Soybean futures were unchanged overnight with Nov beans tracking 10, 20 and 40-day moving averages near 8.50. Caution regarding U.S.-China relations will prevail after the President said he was ordering his administration to begin the process of eliminating special treatment for Hong Kong to punish China for its plans to impose new security legislation. China may reduce its imports of agricultural products from the United States if Washington issues a severe response to Beijing’s push to impose national security laws on Hong Kong. Meanwhile, U.S. soybean planting is running ahead of the average with this afternoon’s update expected to show 77% complete. Managed Money is estimated net short 1,000 Soybeans; net short 43,000 lots of soymeal, and; are net long 4,000 soyoil.
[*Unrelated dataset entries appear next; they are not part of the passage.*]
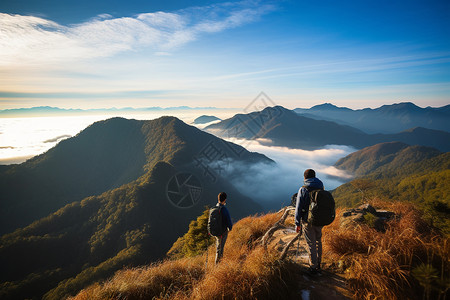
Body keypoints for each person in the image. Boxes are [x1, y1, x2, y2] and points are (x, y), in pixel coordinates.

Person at [295, 169, 324, 275]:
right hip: (320, 219)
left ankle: (313, 267)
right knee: (318, 241)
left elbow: (298, 208)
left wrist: (297, 223)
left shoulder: (303, 189)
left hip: (308, 221)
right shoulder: (321, 186)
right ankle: (319, 264)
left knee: (311, 243)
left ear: (305, 178)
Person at [215, 192, 233, 264]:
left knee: (218, 247)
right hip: (222, 232)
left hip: (216, 232)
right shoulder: (224, 209)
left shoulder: (215, 208)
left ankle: (218, 264)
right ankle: (218, 266)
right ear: (225, 200)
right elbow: (229, 222)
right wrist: (229, 229)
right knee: (220, 249)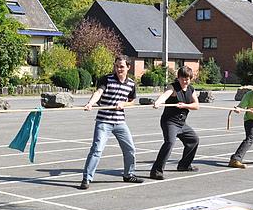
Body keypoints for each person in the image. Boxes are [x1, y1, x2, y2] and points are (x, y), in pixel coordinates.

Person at [79, 55, 143, 190]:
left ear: (128, 68)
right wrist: (90, 103)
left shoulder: (131, 84)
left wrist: (124, 104)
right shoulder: (106, 79)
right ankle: (86, 178)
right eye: (116, 66)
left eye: (121, 66)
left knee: (130, 149)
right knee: (97, 149)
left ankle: (129, 174)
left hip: (120, 122)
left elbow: (132, 101)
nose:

Wheat futures were down 3 to 5 cents overnight at all three exchanges. Money managers kept their bearish CBOT wheat views through May 26, trimming them to 12,204 futures and options contracts from 16,476 in the week before. They significantly expanded their net short position in Kansas City wheat futures and options to 25,743 contracts through May 26 from 15,038 a week prior. In Minneapolis, bearish bets are still in control, though money managers trimmed 2,483 futures and options contracts off their record short through May 26 to 22,918 contracts. Hot, dry forecasts in the southwestern states provide a measure of support under the wheat market looking to finish out the winter wheat crop. Global competition and overall global wheat supplies limit rallies. Hard red Spring wheat planting is expected to be 88% complete compared to the 97% average.
Live cattle futures are called steady to higher after June live cattle closed above the contract’s 100-day moving average last week for the first time since February. June remains at a discount to the cash market and the wide basis from cash to futures provides support. Money flow has been supportive of the market as funds have been slowing growing a long position around 15,000 contracts. Cash trade will be the key to market strength ahead.
Lean hog futures are called mixed. Improved retail values and the weakness of the futures to the cash index stay supportive of front month contracts. Concerns regarding U.S. and China relations have weighed on the market, limiting any near-term potential rallies. Tyson meats had closed their plant in Storm Lake, IA for deep cleaning due to Covid-10, but is supposed to reopen today.